George Marion Johnson (May 22, 1900 – August 11, 1987) was an American lawyer and professor who was the first vice chancellor of the University of Nigeria, Nsukka.

Early life and education
Johnson was born in Albuquerque, New Mexico and raised in San Bernardino, California; he earned Bachelor's and LL.D. degrees from the University of California, Berkeley in 1923 and 1929, and in 1938 earned a J.S.D. there, one of the first African American holders of the degree.

Career
In 1929 Johnson started practicing as a tax attorney; he was subsequently the first African American California State Assistant Tax Counsel.

He moved to academia as a professor at Howard University, and then in World War II was acting General Counsel to the Fair Employment Practice Committee, which oversaw the prevention of discrimination in defense industries. In 1946 he became dean of the Howard University School of Law, where he founded the Howard Law Review Journal. He also assisted one of his predecessors, Charles Hamilton Houston, in the preparation of Supreme Court briefs on behalf of the NAACP. In 1957 he was appointed to the U.S. Commission on Civil Rights.

Requirement 1:
From the George Marion Johnson biography, print the passage starting at "George Marion Johnson" and ending at "Assistant Tax Counsel.".
Requirement 2:
According to the George Marion Johnson biography, what journal did Johnson found after becoming dean of the Howard University School of Law?

Provided data:

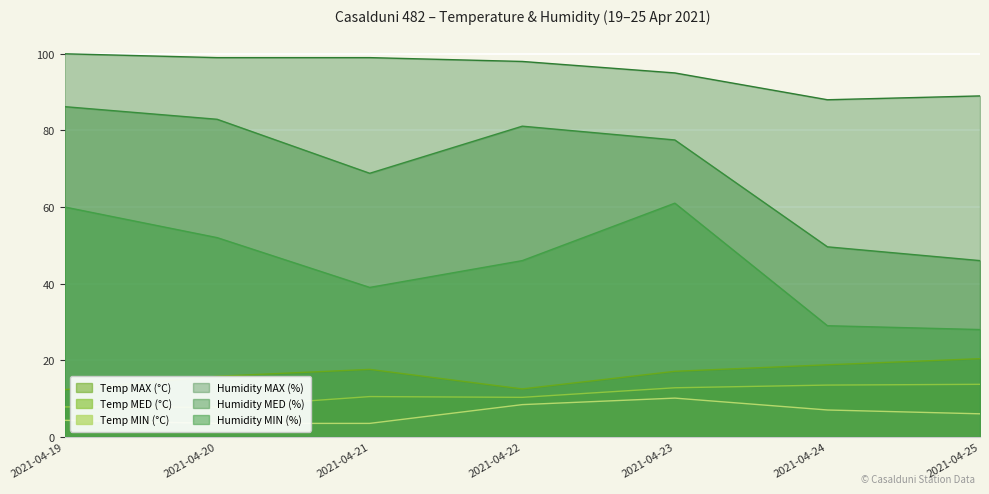

What is the average value of the Temp MAX (°C) series?

16.4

Answer 1:
George Marion Johnson (May 22, 1900 – August 11, 1987) was an American lawyer and professor who was the first vice chancellor of the University of Nigeria, Nsukka.

Early life and education
Johnson was born in Albuquerque, New Mexico and raised in San Bernardino, California; he earned Bachelor's and LL.D. degrees from the University of California, Berkeley in 1923 and 1929, and in 1938 earned a J.S.D. there, one of the first African American holders of the degree.

Career
In 1929 Johnson started practicing as a tax attorney; he was subsequently the first African American California State Assistant Tax Counsel.

Answer 2:
He founded the Howard Law Review Journal.